Für nicht wenige Menschen ist die Weihnachtszeit weniger eine wahlweise besinnliche oder fröhliche Zeit, sondern eher mit Schmerzen oder Einsamkeit verbunden. Denn gerade das Weihnachtsfest hat das Potenzial, an erlittene Verluste zu erinnern – oder es zeigt Menschen auf, dass sie als nicht zugehörig betrachtet werden.

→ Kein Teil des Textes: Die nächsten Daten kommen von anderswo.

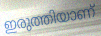
ഇരുത്തിയാണ്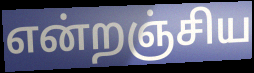
என்றஞ்சியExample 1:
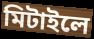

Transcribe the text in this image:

মিটাইলে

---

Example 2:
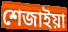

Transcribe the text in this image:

শেজাইয়া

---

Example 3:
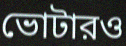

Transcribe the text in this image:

ভোটারও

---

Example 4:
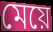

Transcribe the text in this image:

মেয়ে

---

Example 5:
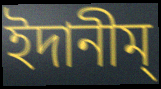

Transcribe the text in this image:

ইদানীম্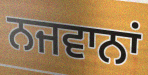
ਨਜਵਾਨਾਂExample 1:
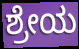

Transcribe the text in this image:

ಶ್ರೇಯ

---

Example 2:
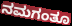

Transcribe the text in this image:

ನಮಗಂತೂ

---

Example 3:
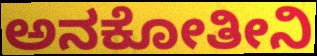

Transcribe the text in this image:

ಅನಕೋತೀನಿ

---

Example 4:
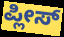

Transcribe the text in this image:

ಪ್ಲೀಸ್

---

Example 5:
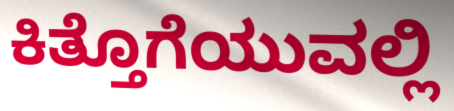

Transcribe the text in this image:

ಕಿತ್ತೊಗೆಯುವಲ್ಲಿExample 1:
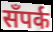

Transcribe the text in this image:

सँपर्क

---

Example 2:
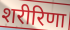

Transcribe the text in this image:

शरीरिणा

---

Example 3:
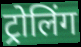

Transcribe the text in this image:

ट्रोलिंग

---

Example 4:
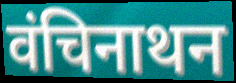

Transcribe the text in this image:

वंचिनाथन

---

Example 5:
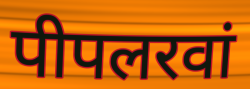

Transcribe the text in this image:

पीपलरवां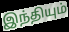
இந்தியும்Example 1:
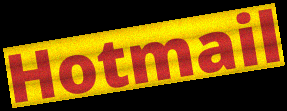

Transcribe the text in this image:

Hotmail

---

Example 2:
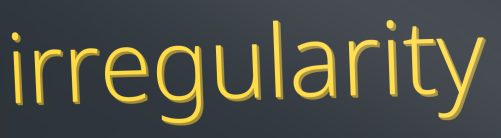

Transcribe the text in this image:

irregularity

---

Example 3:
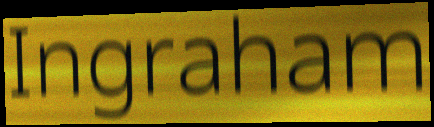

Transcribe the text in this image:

Ingraham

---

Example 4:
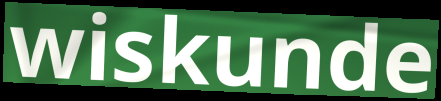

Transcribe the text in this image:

wiskunde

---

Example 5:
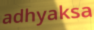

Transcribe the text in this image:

adhyaksa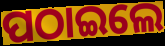
ପଠାଇଲେ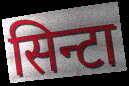
सिन्टा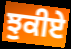
ਝੁਕੀਏ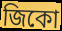
জিকো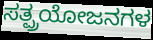
ಸತ್ಪ್ರಯೋಜನಗಳ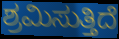
ಶ್ರಮಿಸುತ್ತಿದೆ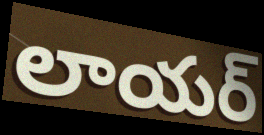
లాయర్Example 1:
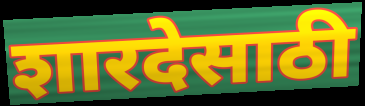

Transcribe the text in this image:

शारदेसाठी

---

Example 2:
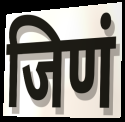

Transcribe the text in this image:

जिणं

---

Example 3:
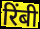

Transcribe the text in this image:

रिंबी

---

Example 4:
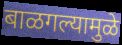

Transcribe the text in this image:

बाळगल्यामुळे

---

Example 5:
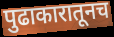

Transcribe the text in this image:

पुढाकारातूनच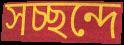
সচ্ছন্দে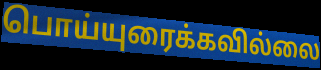
பொய்யுரைக்கவில்லை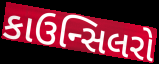
કાઉન્સિલરો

„Viele Menschen werden verstoßen. Insbesondere Trans-Sein ist stigmatisiert“, erklärt die Kreisvorsitzende Blaire Kühnel aus Mammendorf, warum der Kreisverband Amper der Linken eine knappe Woche vor Weihnachten zu einem abendlichen Spaziergang in Fürstenfeldbruck eingeladen hatte. Alle FLINTA*s und queeren Personen aus der Kreisstadt und ihrer Umgebung sollten kommen, um sich in einem sicheren Raum kennenzulernen und auszutauschen, insbesondere über komplexe Familiensituationen.
Der Begriff FLINTA*S steht für Frauen, Lesben, Inter*, Nicht-binäre, Trans* und Agender*-Personen. Er ist nicht unumstritten, weil er Männer grundsätzlich ausschließt. Wie Hannah Füner vom Kreisvorstand der Linken erklärt, umfasse er alle Personen, die „vom Patriarchat systematisch benachteiligt werden“. Fünen, 21, ist Anfang Dezember in den Kreisvorstand gewählt worden. Sie kandidiert auf Platz 5 für den Fürstenfeldbrucker Stadtrat.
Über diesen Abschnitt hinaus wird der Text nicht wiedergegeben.